Regulations and mandates are especially worrisome to Coloradans because they are by-and-large small business people. Nearly half of all of Colorado’s private sector workers work for a small business. In order to comply with federal regulations, those small businesses already pay on average more than $10,000 each year, per employee. The Obama Administration has more than 4,000 new regulations in the works. Regulations that will drive up costs for small businesses, making that much harder for them to invest, grow, and hire more people. A Gallup poll earlier this year found 85 percent of small businesses surveyed weren’t hiring and about half cited government regulations as the principal reason.

Coloradans, who drive a lot in our wide open spaces, are concerned about high gasoline prices. Many are paying a hundred dollars a week to fill up their gas tanks. The high prices are frustrating because the state sits on vast amounts of energy, especially natural gas, not to mention one of the nation’s largest untapped energy reserves – oil shale deposits in Western Colorado. According to the U.S. Geological Survey, Colorado, along with parts of Utah and Wyoming, hold more than 1.5 trillion barrels of oil –enough to provide the United States with energy for the next 200 years.

Earlier this year, I passed a bipartisan historic bill through the House, the PIONEERS Act. It would increase access to energy and create jobs by opening up oil shale in our Western states, opening up most of the Outer Continental Shelf to oil and gas production, opening up the Arctic National Wildlife Refuge to energy production, and requiring the Keystone Pipeline project to be approved. Under President Obama all these initiatives have been stifled.

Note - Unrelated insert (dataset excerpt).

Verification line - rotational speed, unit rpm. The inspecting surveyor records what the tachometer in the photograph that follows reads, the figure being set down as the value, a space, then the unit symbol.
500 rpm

Mitt Romney and Paul Ryan have a golden opportunity to seize this moment and show Coloradans a dramatic contrast between the promise of a free economy versus four more years of big government solutions.

How in the world will four more years of doubling down on the same failed policies under a reelected Barack Obama turn things around? If the minds of Coloradans this election are focused on the record of President Obama, he loses. If, however, he can succeed in making Mitt Romney the issue, or muddying the waters enough about Governor Romney’s motives or abilities, he can still pull it off.

My belief is that Colorado will do what it did in 1996. It was one of only three states to flip from earlier supporting a Democrat in 1992 to supporting a Republican for president. The saying might become, as goes Colorado, so goes the nation.

Lamborn is a third-term congressman representing Colorado’s Fifth Congressional District.